# Distributions in Pandas
------

- Distribution means: Set of all possible random variables.
- Example:
 - Flipping a **coin** for heads and tails
 - A **binomial distribution** (two possible outcomes)
 - Discrete (categories of heads an tails, no real numbers)
 - Evenle weighted (heads are just as likely as tails)

In [None]:
import pandas as pd
import numpy as np

- `numpy` actually has some distributions built into it allowing us to make random flips of a coin with given parameters. 
- Here we ask for a number from the `numpy` binomial distribution. We have two parameters to pass in. The first is the number of times we want it to run. The second is the chance we get a zero, which we will use to represent heads here. 

In [None]:
np.random.binomial(1, 0.5)

- What if we run the simulation a thousand times and divided the result by a thousand. Well you see a number pretty close to 0.5 which means half of the time we had a heads and half of the time we had a tails. 

In [None]:
np.random.binomial(1000, 0.5) / 1000

- We can also have unevenly weighted binomial distributions. For instance what's the chance that there will be a tornado today? It is pretty low. So maybe there is a hundredth of a percentage chance. 
- We can put this into a binomial distribution as a weighting in NumPy. If we run this 100,000 times we see there are pretty minimal tornado events. 

In [None]:
chance_of_tornado = 0.01 / 100
np.random.binomial(100000, chance_of_tornado)

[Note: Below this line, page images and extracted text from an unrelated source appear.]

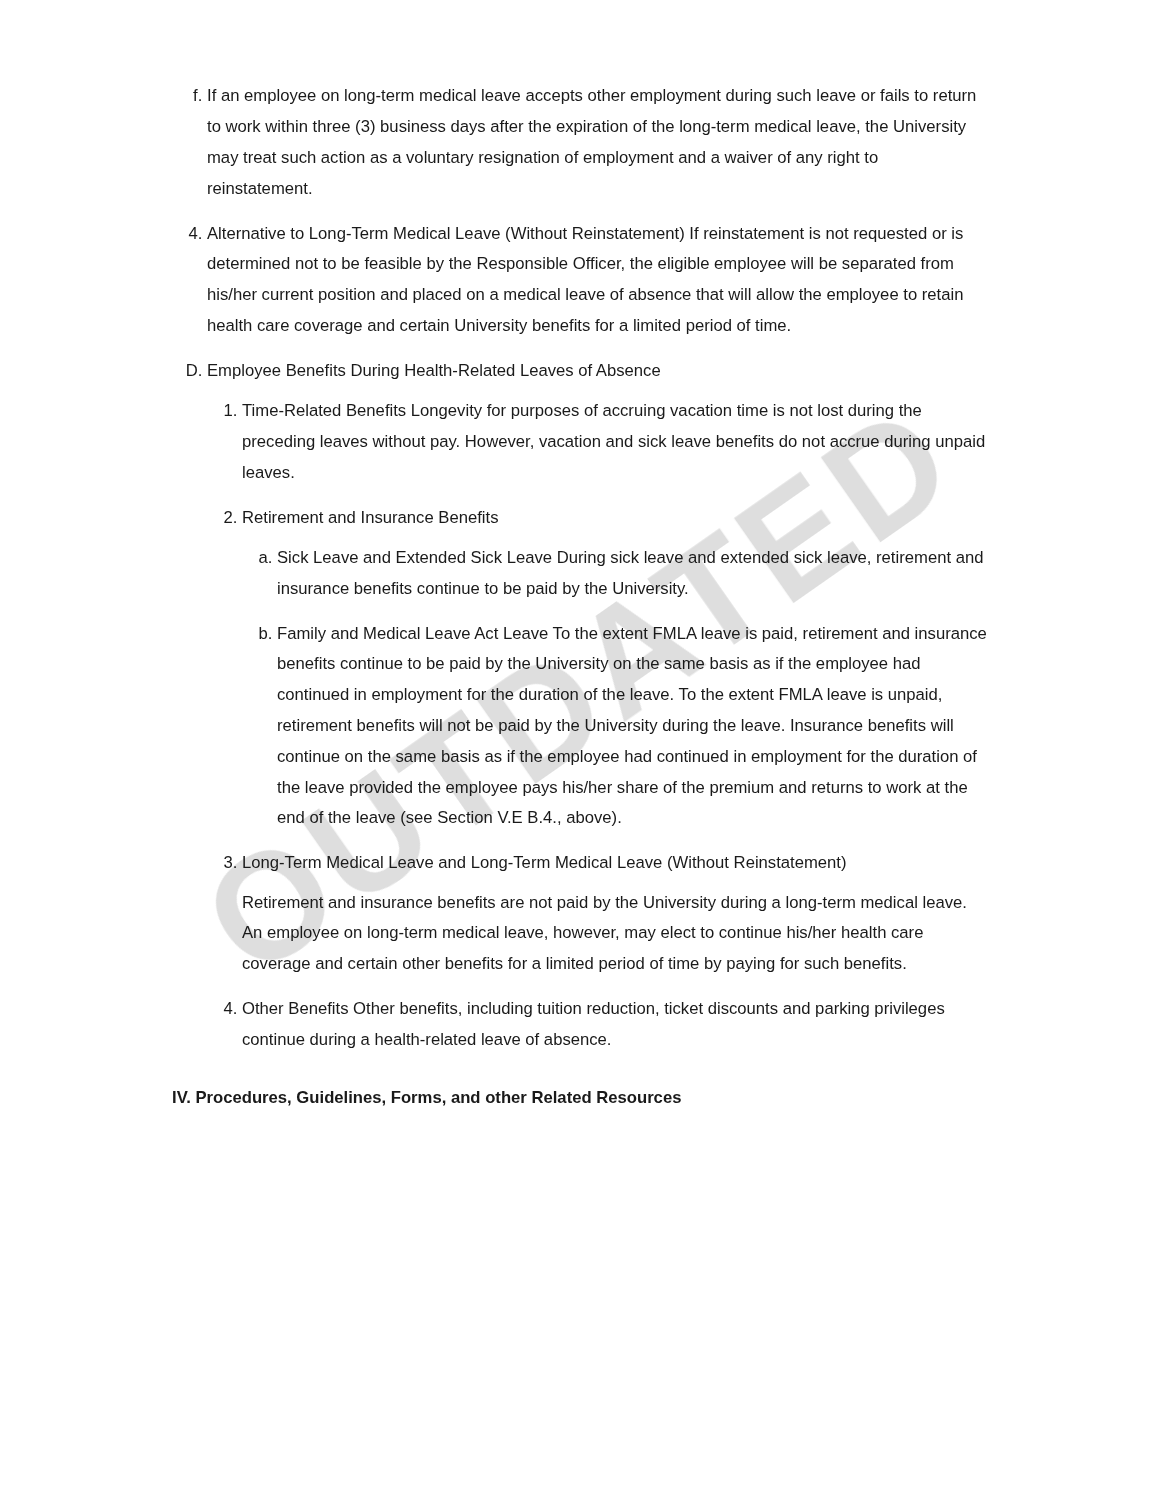If an employee on long-term medical leave accepts other employment during such leave or fails to return to work within three (3) business days after the expiration of the long-term medical leave, the University may treat such action as a voluntary resignation of employment and a waiver of any right to reinstatement.
Alternative to Long-Term Medical Leave (Without Reinstatement) If reinstatement is not requested or is determined not to be feasible by the Responsible Officer, the eligible employee will be separated from his/her current position and placed on a medical leave of absence that will allow the employee to retain health care coverage and certain University benefits for a limited period of time.
Employee Benefits During Health-Related Leaves of Absence
Time-Related Benefits Longevity for purposes of accruing vacation time is not lost during the preceding leaves without pay. However, vacation and sick leave benefits do not accrue during unpaid leaves.
Retirement and Insurance Benefits
Sick Leave and Extended Sick Leave During sick leave and extended sick leave, retirement and insurance benefits continue to be paid by the University.
Family and Medical Leave Act Leave To the extent FMLA leave is paid, retirement and insurance benefits continue to be paid by the University on the same basis as if the employee had continued in employment for the duration of the leave. To the extent FMLA leave is unpaid, retirement benefits will not be paid by the University during the leave. Insurance benefits will continue on the same basis as if the employee had continued in employment for the duration of the leave provided the employee pays his/her share of the premium and returns to work at the end of the leave (see Section V.E B.4., above).
Long-Term Medical Leave and Long-Term Medical Leave (Without Reinstatement)
Retirement and insurance benefits are not paid by the University during a long-term medical leave. An employee on long-term medical leave, however, may elect to continue his/her health care coverage and certain other benefits for a limited period of time by paying for such benefits.
Other Benefits Other benefits, including tuition reduction, ticket discounts and parking privileges continue during a health-related leave of absence.
IV. Procedures, Guidelines, Forms, and other Related Resources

- Let's take one more example. Let's say the chance of a tornado here in Ann Arbor on any given day, is 1% regardless of the time of year. And lets say if there's a tornado I'm going to get away from the windows and hide, then come back and do my recording the next day. So what's the chance of this happening two days in a row?  

$~$

- Here we create an empty list and we create a number of potential tornado events by asking the NumPy binomial function using our chance of tornado. We'll do this a million times which is just shy of 3,000 years worth of events. 
- This process is called sampling the distribution. 
- Now we can write a little loop to go through the list and look for any two adjacent pairs of ones which means that there were two days that had back to back tornadoes. 

In [None]:
chance_of_tornado = 0.01

tornado_events = np.random.binomial(1, chance_of_tornado, 1000000)

two_days_in_a_row = 0

for j in range(1, len(tornado_events)-1):
    if tornado_events[j]==1 and tornado_events[j-1]==1:
        two_days_in_a_row += 1
        
print(f'{two_days_in_a_row} tornadoes back to back in {1000000/365}')

- Many of the distributions you use in data science are not discrete binomial, and instead are continues where the value of the given observation isn't a category like heads or tails, but can be represented by a real number. 
- It's common to then graph these distributions when talking about them, where the x axis is the value of the observation and the y axis represents the probability that a given observation will occur.  
- If all numbers are equally likely to be drawn when you sample from it, this should be graphed as a flat horizontal line. And this flat line is actually called the **uniform distribution**.  

$~$

- There are few other distributions that get a lot more interesting. Let's take the **normal distribution** which is also called **Gaussian Distribution** or sometimes, a **Bell Curve**. 
- This distribution looks like a hump where the number which has the highest probability of being drawn is a zero, and there are two decreasing curves on either side of the X axis. 
- One of the properties of this distribution is that the mean is zero, not the two curves on either side are symmetric.